## BEGIN Supplied text

Saturday, June 16, 2012

Remi Braden, Public Relations, Responds

Below is a response to one of many emails I sent out, this one from Remi Braden, Public Relations Director, NOPD;

 Sir,

    Thank you for your concern in this matter, and for calling it to my office's  attention.  It's certainly something that needs to be addressed.  I asked one of  my officers to pull the case for me, so I could review it and find out what  happened.

       First, I need to make it clear that my office doesn't determine which  crimes are put on crime maps or which incidents receive press releases.  I'm a  civilian, and the officers who work in this office are not investigators.  We  work at Police Headquarters.  Officers in the districts and homicide detectives  email us or call us about cases that need to be relayed to the media and the  public, and then we get that information out.  This office is also not in charge  of the crime maps.  Again- officers in the districts get the info about cases to  our tech people, who update these maps on a daily basis.

## END Supplied text

What to produce:
Continue the reply from the NOPD public relations director, starting after its last sentence.

## BEGIN Data records

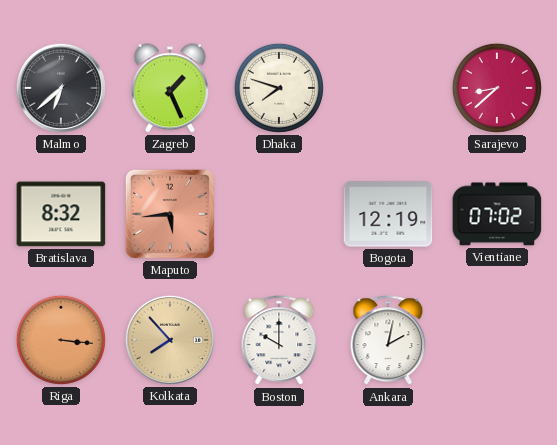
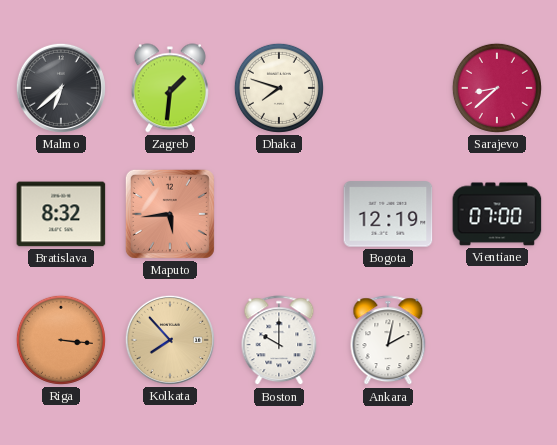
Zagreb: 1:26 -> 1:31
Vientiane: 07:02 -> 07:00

## END Data records
## BEGIN Data records

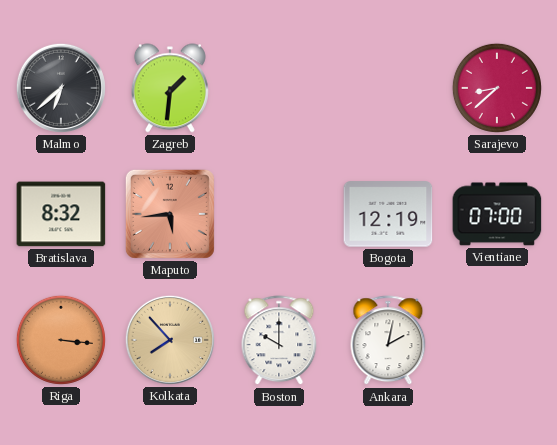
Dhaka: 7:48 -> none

## END Data records

Final result:
       When reading through this report, I saw that near the bottom, it reads:   "if any subjects (attackers) are located, they should be charged with violation  of Louisiana revised statue 14:64.4, relative to Second Degree Robbery instead  of 14:65- relative to Simple Robbery."  My officers explained to me that "Second  Degree Robbery" refers to a robbery in which the victim was robbed and  physically harmed.

        So apparently, the supervisor who read this initial report disagreed with  the officer's classification, and upgraded it.  I'll ask the tech people to  upgrade its classification on the Crime Map.  I'm guessing they made an error  so - thank you for pointing it out to us.

       You say you've been subscribing to Nolaready for more than a year (thank  you for that), so I'm sure you're aware that the department reports every  murder, rape, armed robbery...even purse snatching, through Nolaready.

   Unfortunately- occasionally- (as in this case) we'll get something wrong.  I  apologize for that, and assure you that we're trying to get better.

       Again- thank you for taking the time to write us about this.  I'm certain  the officer who wrote the initial report will be asked why he classified this  crime as he did.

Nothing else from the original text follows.